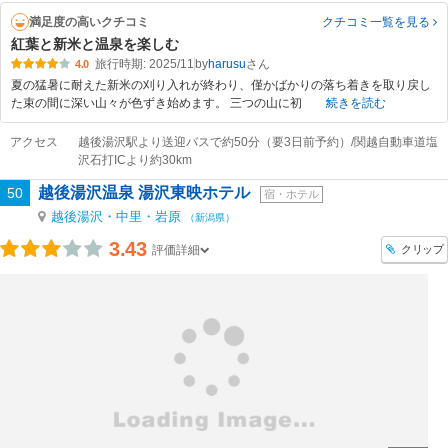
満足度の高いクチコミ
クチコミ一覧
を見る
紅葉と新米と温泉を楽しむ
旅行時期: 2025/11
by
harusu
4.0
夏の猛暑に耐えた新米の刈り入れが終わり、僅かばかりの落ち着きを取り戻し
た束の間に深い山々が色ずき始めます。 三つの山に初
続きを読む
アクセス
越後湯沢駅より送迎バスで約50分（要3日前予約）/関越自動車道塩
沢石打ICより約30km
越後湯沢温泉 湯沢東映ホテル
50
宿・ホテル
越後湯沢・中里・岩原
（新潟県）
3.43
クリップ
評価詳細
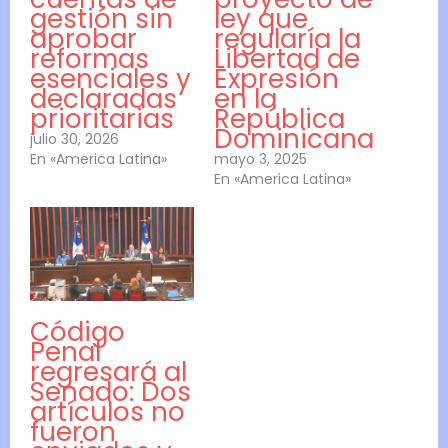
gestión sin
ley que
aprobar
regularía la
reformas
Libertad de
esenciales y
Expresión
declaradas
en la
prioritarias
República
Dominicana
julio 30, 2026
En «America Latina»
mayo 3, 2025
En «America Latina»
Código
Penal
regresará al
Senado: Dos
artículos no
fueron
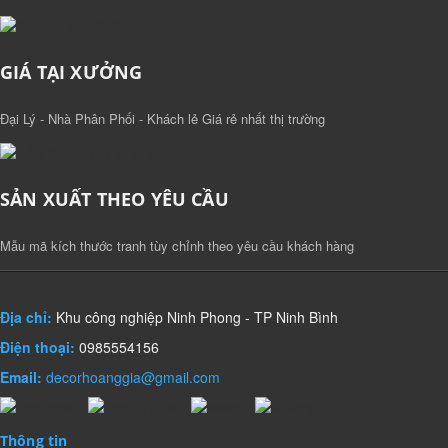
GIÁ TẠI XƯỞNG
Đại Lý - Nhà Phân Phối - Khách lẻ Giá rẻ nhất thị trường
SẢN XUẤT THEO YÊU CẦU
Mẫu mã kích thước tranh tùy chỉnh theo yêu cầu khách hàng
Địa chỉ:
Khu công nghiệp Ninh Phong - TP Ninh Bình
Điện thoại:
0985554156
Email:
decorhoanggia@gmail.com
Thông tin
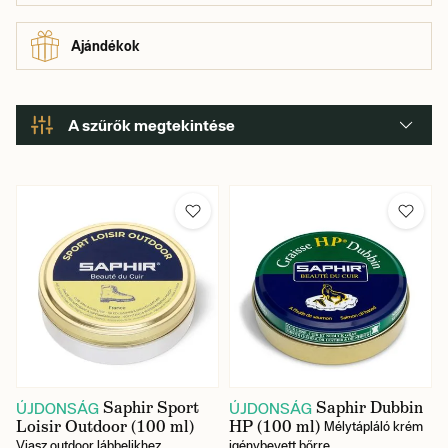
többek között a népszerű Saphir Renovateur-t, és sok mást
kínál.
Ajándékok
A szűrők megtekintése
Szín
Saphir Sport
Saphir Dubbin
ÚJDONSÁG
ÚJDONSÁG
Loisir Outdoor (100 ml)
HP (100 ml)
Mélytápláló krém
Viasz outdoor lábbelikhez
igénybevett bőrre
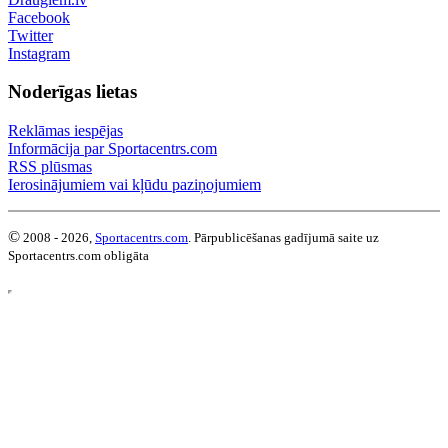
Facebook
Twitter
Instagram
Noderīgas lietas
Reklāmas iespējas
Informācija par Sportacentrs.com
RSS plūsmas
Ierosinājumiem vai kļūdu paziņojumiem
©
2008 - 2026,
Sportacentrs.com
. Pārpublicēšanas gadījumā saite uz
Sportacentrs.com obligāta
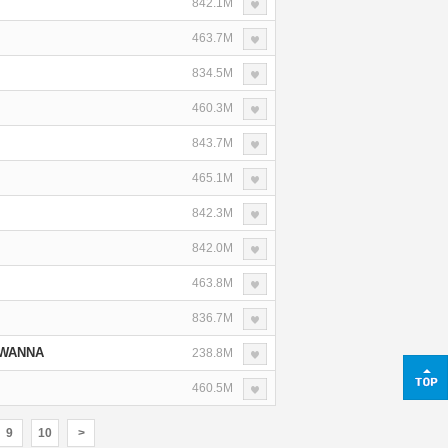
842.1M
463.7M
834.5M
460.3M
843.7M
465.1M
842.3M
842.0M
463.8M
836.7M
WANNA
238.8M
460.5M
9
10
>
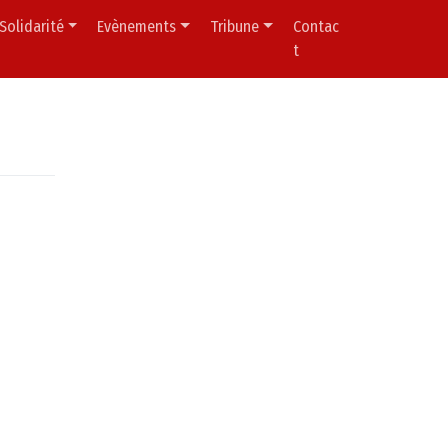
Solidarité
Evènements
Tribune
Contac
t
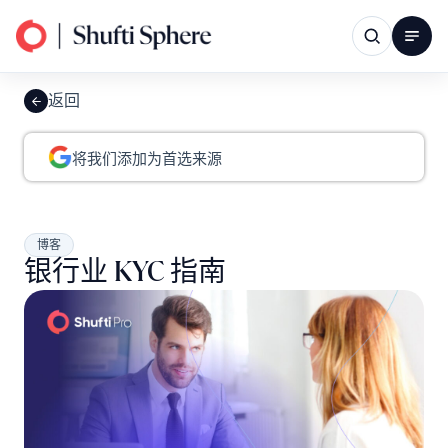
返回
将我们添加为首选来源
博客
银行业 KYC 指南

#### PROBLEM DETAILS:
Leave every picture out. Retype the remaining data exactly.

#### PROBLEM SOLUTION:
満足度の高いクチコミ
クチコミ一覧
を見る
紅葉と新米と温泉を楽しむ
旅行時期: 2025/11
by
harusu
4.0
夏の猛暑に耐えた新米の刈り入れが終わり、僅かばかりの落ち着きを取り戻し
た束の間に深い山々が色ずき始めます。 三つの山に初
続きを読む
アクセス
越後湯沢駅より送迎バスで約50分（要3日前予約）/関越自動車道塩
沢石打ICより約30km
越後湯沢温泉 湯沢東映ホテル
50
宿・ホテル
越後湯沢・中里・岩原
（新潟県）
3.43
クリップ
評価詳細
gestión sin
ley que
aprobar
regularía la
reformas
Libertad de
esenciales y
Expresión
declaradas
en la
prioritarias
República
Dominicana
julio 30, 2026
En «America Latina»
mayo 3, 2025
En «America Latina»
Código
Penal
regresará al
Senado: Dos
artículos no
fueron
GIÁ TẠI XƯỞNG
Đại Lý - Nhà Phân Phối - Khách lẻ Giá rẻ nhất thị trường
SẢN XUẤT THEO YÊU CẦU
Mẫu mã kích thước tranh tùy chỉnh theo yêu cầu khách hàng
Địa chỉ:
Khu công nghiệp Ninh Phong - TP Ninh Bình
Điện thoại:
0985554156
Email:
decorhoanggia@gmail.com
Thông tin
többek között a népszerű Saphir Renovateur-t, és sok mást
kínál.
Ajándékok
A szűrők megtekintése
Szín
Saphir Sport
Saphir Dubbin
ÚJDONSÁG
ÚJDONSÁG
Loisir Outdoor (100 ml)
HP (100 ml)
Mélytápláló krém
Viasz outdoor lábbelikhez
igénybevett bőrre
Facebook
Twitter
Instagram
Noderīgas lietas
Reklāmas iespējas
Informācija par Sportacentrs.com
RSS plūsmas
Ierosinājumiem vai kļūdu paziņojumiem
©
2008 - 2026,
Sportacentrs.com
. Pārpublicēšanas gadījumā saite uz
Sportacentrs.com obligāta
842.1M
463.7M
834.5M
460.3M
843.7M
465.1M
842.3M
842.0M
463.8M
836.7M
WANNA
238.8M
460.5M
9
10
>
Solidarité
Evènements
Tribune
Contac
t
返回
将我们添加为首选来源
博客
银行业 KYC 指南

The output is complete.